Now let us put $$ B \colon= \{ \ x \ \} \times ( y-\delta, y + \delta) = \big( \ x \times (y-\delta), \ x \times (y+ \delta) \ \big). $$ Then this $B$ is a basis element for the dictionary order topology on $\mathbb{R} \times \mathbb{R}$ such that $x \times y \in B$.

Moreover, if $s \times t \in B$, then $s = x$ and $y-\delta < t < y+\delta$ and hence $\lvert t-y \rvert < \delta$. But $\delta < 1$. So $$ d( s \times t, x \times y ) = \min \{ \lvert t-y \rvert, 1 \} = \lvert t-y \rvert < \delta, $$ which implies that $ s \times t \in B_d( x \times y, \delta )$ and hence also that $s \times t \in B_d( a \times b, \epsilon)$ by virtue of (2) above.
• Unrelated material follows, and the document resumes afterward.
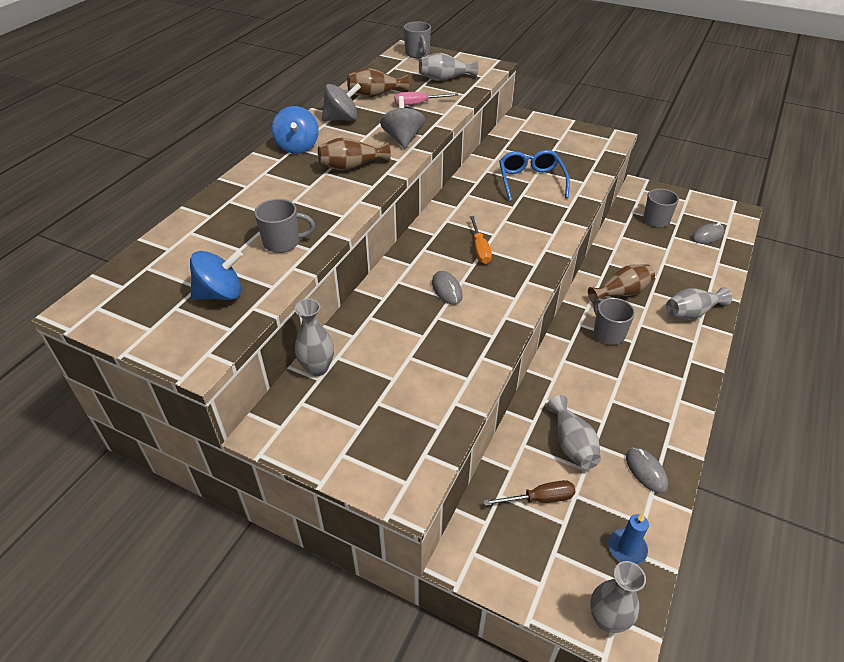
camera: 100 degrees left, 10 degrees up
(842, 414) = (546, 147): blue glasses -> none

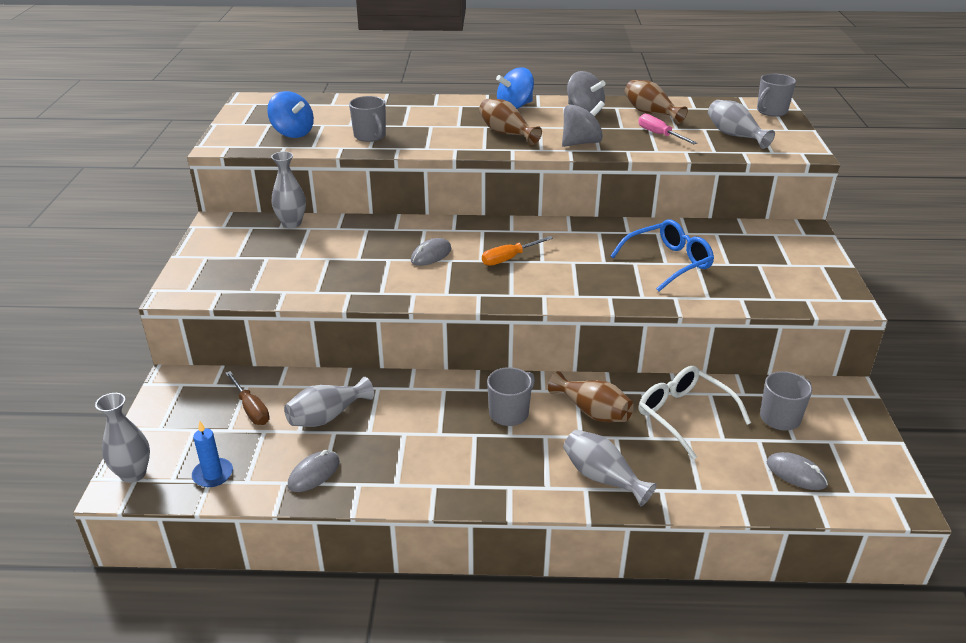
camera: 65 degrees right, 10 degrees down
(640, 255) = (685, 416): none -> white glasses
Therefore $B \subset B_d( a \times b, \epsilon)$.

Thus we have shown that for any basis element $B_d( a \times b, \epsilon)$ for the $d$-metric topology and for any element $x \times y \in B_d( a \times b, \epsilon)$, there is a basis element $B$ for the dictionary order topology on $\mathbb{R} \times \mathbb{R}$ such that $$ x \times y \in B \subset B_d( a \times b, \epsilon). $$ Thus the dictionary order topology is finer than the $d$-metric topology.

The preceding few paragraphs show that the $d$- metric topology is the same as the dictionary order topology on $\mathbb{R} \times \mathbb{R}$.

Is this proof correct? Is each and every step of it correct in its logic and presentation? If not, then where lies the problem?

Here's an outline:

It might be enlightening to convince yourself that the dictionary order topology on $\mathbb{R}\times\mathbb{R}$ is the homeomorphic to the disjoint union of continuum many copies of $\mathbb{R}$.

One may check, and my recollection is that Munkres does this, that if $d$ is a metric, then $d' = \min(d,1)$ is a metric inducing the same topology. Thus, as far as the topology of metric spaces is concerned, it is entirely sufficient to consider metrics which are $\leq 1$.

Now, suppose that $(X_\alpha)_{\alpha \in I}$ are metric spaces and that the corresponding metrics $d_\alpha$ all have $d_\alpha \leq 1$. Form the disjoint union $X = \bigsqcup_{\alpha \in I} X_\alpha$ and give it its natural topology (open sets in $X$ are disjoint unions $\bigsqcup_{\alpha \in I} U_\alpha$ where $U_\alpha$ is open in $X_\alpha$). You may find it less distracting to check in this setting that $d$ defined by $d(x,y) = \begin{cases} d_\alpha(x,y) & \text{ if } x,y \in X_\alpha \\ 1 & \text{ otherwise} \end{cases}$ is a metric on $X$ and induces the aforementioned topology.

To put it in a slogan: "the disjoint union of metrizeable spaces is metrizeable".